Dataset records:

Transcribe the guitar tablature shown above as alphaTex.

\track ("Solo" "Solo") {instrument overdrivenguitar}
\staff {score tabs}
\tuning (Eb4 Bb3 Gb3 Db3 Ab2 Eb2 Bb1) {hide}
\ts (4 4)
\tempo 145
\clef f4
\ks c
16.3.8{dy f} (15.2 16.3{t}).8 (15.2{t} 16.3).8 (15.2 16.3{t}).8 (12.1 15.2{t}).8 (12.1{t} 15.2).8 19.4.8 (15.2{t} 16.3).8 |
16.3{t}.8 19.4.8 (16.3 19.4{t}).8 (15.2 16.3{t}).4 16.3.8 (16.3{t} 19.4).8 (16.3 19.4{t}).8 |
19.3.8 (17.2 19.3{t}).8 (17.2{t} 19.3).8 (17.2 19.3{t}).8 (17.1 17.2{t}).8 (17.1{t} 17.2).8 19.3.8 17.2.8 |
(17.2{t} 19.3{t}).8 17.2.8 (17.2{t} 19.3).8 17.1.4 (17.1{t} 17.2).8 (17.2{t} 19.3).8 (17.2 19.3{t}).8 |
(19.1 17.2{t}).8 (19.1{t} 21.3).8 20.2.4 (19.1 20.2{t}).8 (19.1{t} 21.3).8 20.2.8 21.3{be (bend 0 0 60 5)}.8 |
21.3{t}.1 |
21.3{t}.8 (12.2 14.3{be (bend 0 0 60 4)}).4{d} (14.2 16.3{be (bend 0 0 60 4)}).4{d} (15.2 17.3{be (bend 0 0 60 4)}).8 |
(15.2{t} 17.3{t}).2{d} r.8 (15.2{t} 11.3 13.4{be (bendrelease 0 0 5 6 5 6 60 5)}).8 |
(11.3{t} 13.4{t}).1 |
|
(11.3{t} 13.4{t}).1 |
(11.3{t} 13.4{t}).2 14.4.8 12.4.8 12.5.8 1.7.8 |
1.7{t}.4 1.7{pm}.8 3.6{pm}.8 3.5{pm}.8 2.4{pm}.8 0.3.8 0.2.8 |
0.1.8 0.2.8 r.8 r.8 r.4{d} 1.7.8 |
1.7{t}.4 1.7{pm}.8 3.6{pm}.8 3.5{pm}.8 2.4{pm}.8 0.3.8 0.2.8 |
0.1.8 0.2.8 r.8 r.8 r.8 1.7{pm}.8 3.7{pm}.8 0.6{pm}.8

What to work on - Count the lines in the listing above that contain the string "tuning". Reply with the number only.

Task answer - 1